# What this task involves:
Scan the listing for the word "euml", and copy out each line where it is found.

# Data section:
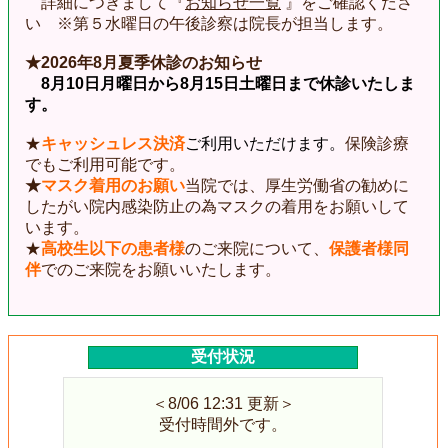
詳細につきまして『
お知らせ一覧
』をご確認くださ
い ※第５水曜日の午後診察は院長が担当します。
★2026年8月夏季休診のお知らせ
8月10日月曜日から8月15日土曜日まで休診いたしま
す。
★
キャッシュレス決済
ご利用いただけます。
保険診療
でもご利用可能です。
★
マスク着用のお願い
当院では、
厚生労働省の勧めに
したがい院内感染防止の為マスクの着用をお願いして
います。
★
高校生以下の患者様
のご来院について、
保護者様同
伴
でのご来院をお願いいたします。
受付状況
＜8/06 12:31 更新＞
受付時間外です。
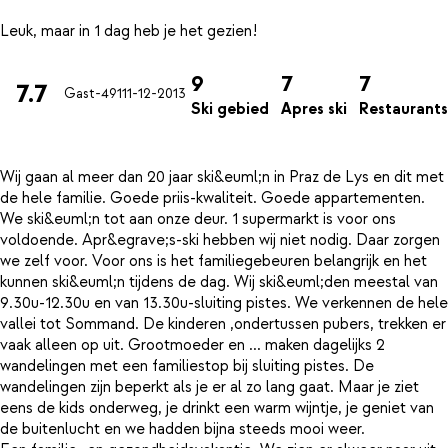
9
7
7
7.7
Gast-491
11-12-2013
Ski gebied
Apres ski
Restaurants
Wij gaan al meer dan 20 jaar ski&euml;n in Praz de Lys en dit met
de hele familie. Goede priis-kwaliteit. Goede appartementen.
We ski&euml;n tot aan onze deur. 1 supermarkt is voor ons
voldoende. Apr&egrave;s-ski hebben wij niet nodig. Daar zorgen
we zelf voor. Voor ons is het familiegebeuren belangrijk en het
kunnen ski&euml;n tijdens de dag. Wij ski&euml;den meestal van
9.30u-12.30u en van 13.30u-sluiting pistes. We verkennen de hele
vallei tot Sommand. De kinderen ,ondertussen pubers, trekken er
vaak alleen op uit. Grootmoeder en ... maken dagelijks 2
wandelingen met een familiestop bij sluiting pistes. De
wandelingen zijn beperkt als je er al zo lang gaat. Maar je ziet
eens de kids onderweg, je drinkt een warm wijntje, je geniet van
de buitenlucht en we hadden bijna steeds mooi weer.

# Written solution:
Wij gaan al meer dan 20 jaar ski&euml;n in Praz de Lys en dit met
We ski&euml;n tot aan onze deur. 1 supermarkt is voor ons
kunnen ski&euml;n tijdens de dag. Wij ski&euml;den meestal van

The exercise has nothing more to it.